Flowers in California

Flowers in California

Monday, May 28, 2012

Sure, that seems like a really good idea.

I'm afraid this entry might turn into a rant.  I don't often rant or, at least, not in this forum.  Tonight, however, I feel the need.

Yesterday, my family went to the Lilac Festival.  Our schedule was tight but we saw some of the booths and a lot of people walking along the street.  Except for the fact I saw no lilacs, it was a pleasant affair.

Partway through our walk along the street, we encountered a cheerful woman.  She approached my son and gave him a pen.  She was very excited about the pen and told him to take it to school.  Indeed, it is an unusual pen.  It looks like a syringe filled with blood or some other liquid.  With my brain in festival mode, it seemed wonderful.  When you're in festival mode, lots of things seem wonderful.

Later on, my son decided to poke me with the pen.  I'm not mad at him.   He was being playful and this pen invites that activity.  While he surprised me when he poked me, I was also surprised to find out how much this pen could hurt.  I panicked.  I started to wonder if maybe it wasn't a pen but actually a syringe that some deranged woman on the street had been randomly handing out.  In looking at it, I saw the name of a health centre and was reasonably reassured.  Also, the pen does write.  So, I felt reasonably confident we were in no danger.

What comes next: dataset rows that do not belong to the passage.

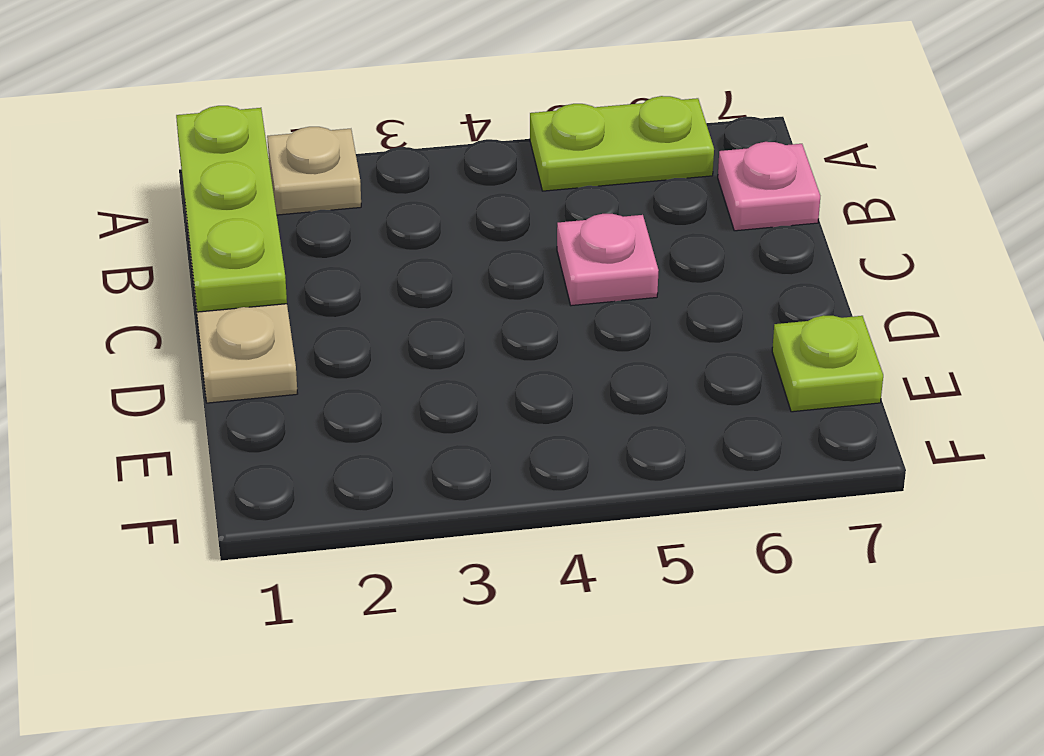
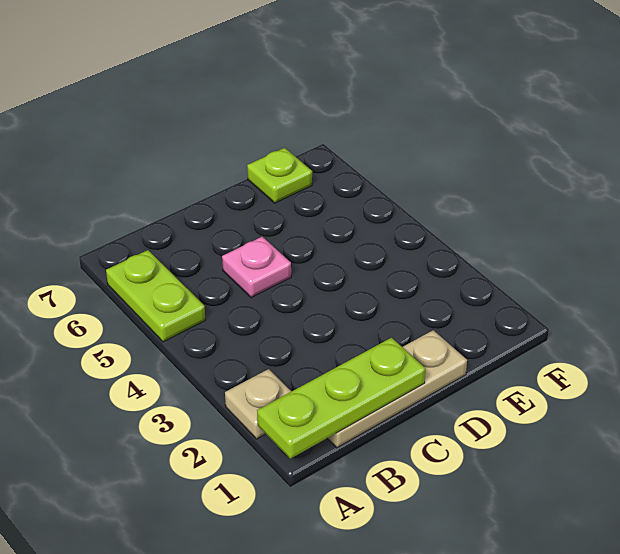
pink 1x1 plate [718,142,820,231] -> none

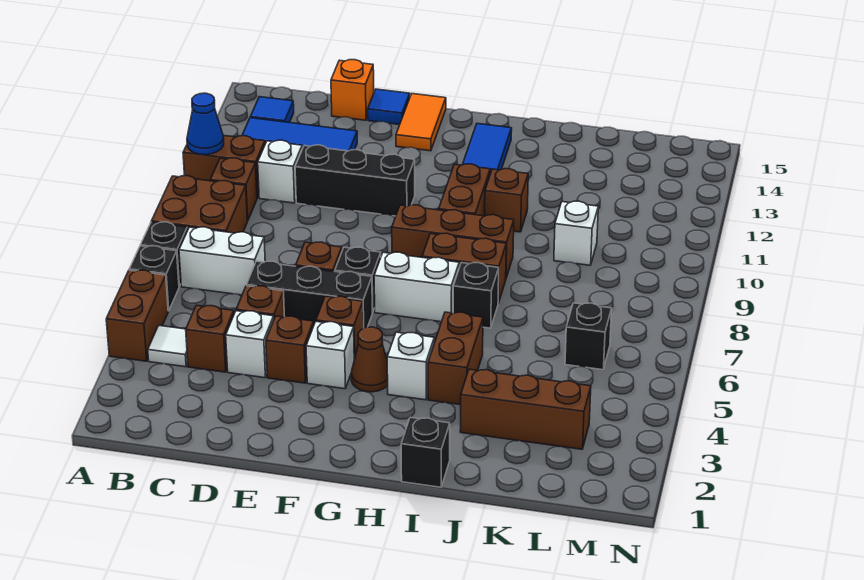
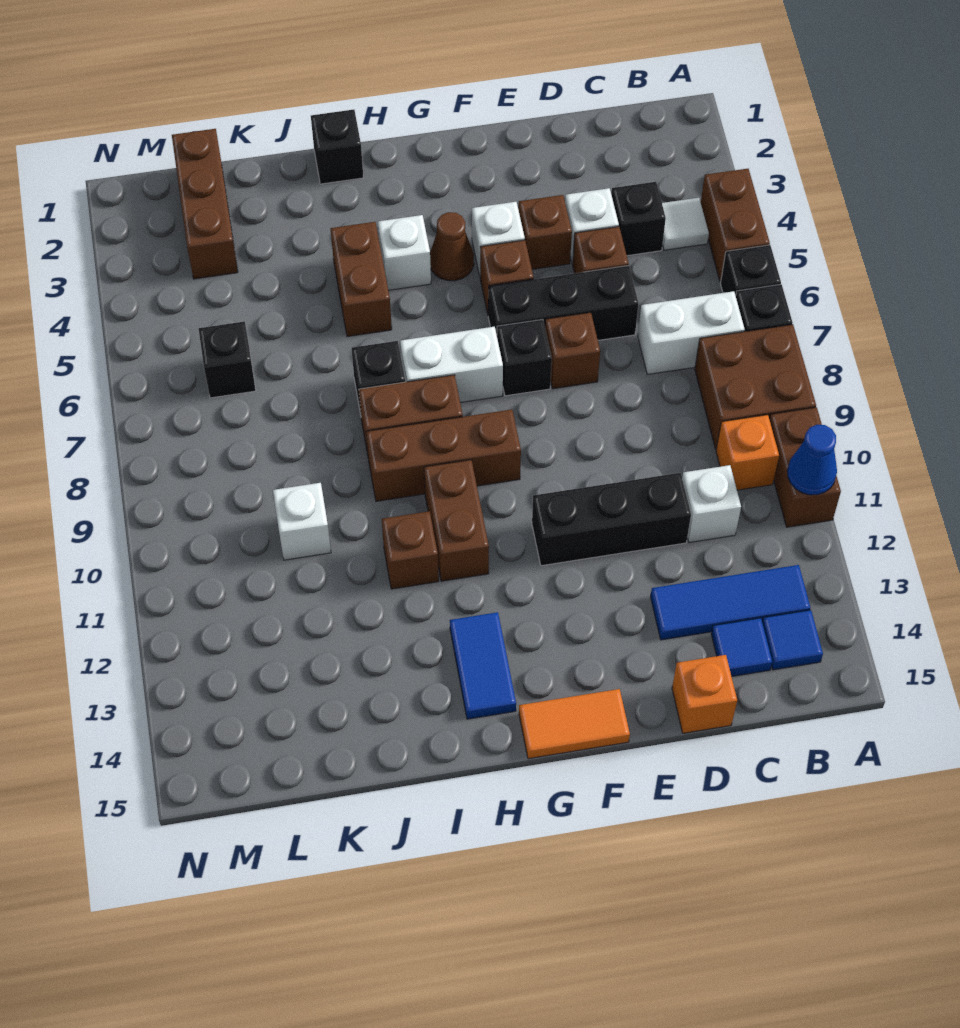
brown 1x2 brick [183,135,265,198] -> brown 1x2 brick turned to [769,407,841,527]
brown 1x1 brick [210,158,257,221] -> orange 1x1 brick [716,415,779,490]
brown 1x1 brick [186,305,234,372] -> black 1x1 brick [611,182,666,256]
blue 1x1 tile [368,89,410,125] -> blue 1x1 tile moved to [711,618,772,677]
orange 1x2 tile [396,94,446,151] -> orange 1x2 tile turned to [519,689,630,759]
brown 1x3 brick [460,369,591,449] -> brown 1x3 brick turned to [172,129,238,279]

As I thought more about the pen, I came to realize that it's very inappropriate item to suggest an 11 year old boy take it to school.  I don't think the principal needs a bunch of students carrying around items that look like fluid-filled syringes.  Generally, kids are encouraged to stay away from such things.  Once they become familiar with these pens, they may be inclined to pick up similar looking items from the ground.  Sometimes things that look like syringes are syringes.  That a health centre came up with this idea and put its name on it is alarming.

In addition to the problems with the nature of this item, and I think those are serious, I don't understand why a public health facility in a non-market environment feels the need to have promotional items.  Are they in some form of competition to attract patients away from other public health facilities?  There's an urgent care centre and other clinics at this location.  Why is there a need to advertise?  If I'm injured, I'm not going to choose where I get care based on whether or not they hand out pens (although I might tend to stay away from a place that has the poor judgment to hand out syringe pens).  Even if I did, why would that matter?  Health services are provided at different sites but they're provided by the public system (mostly).  If, somehow, this site isn't busy and there is a desire to redistribute patients from busier locations to it, information could be provided by other means.  All we received was a pen (and some bandages; they provided even less information).  Perhaps the cost of the pens is small but an unnecessary expense is still unnecessary.  I don't understand the need.

So, our trip to the Lilac Festival was brief but we did come home with a great new pen and many questions to ponder.  I would rather have come home weighed down with lots of lilacs and lilac-related items but I guess this is good too.  I'm not letting my son take the pen to school.  For this, I expect the principal would be very grateful.

Thank you for bearing with me.  My rant is now complete.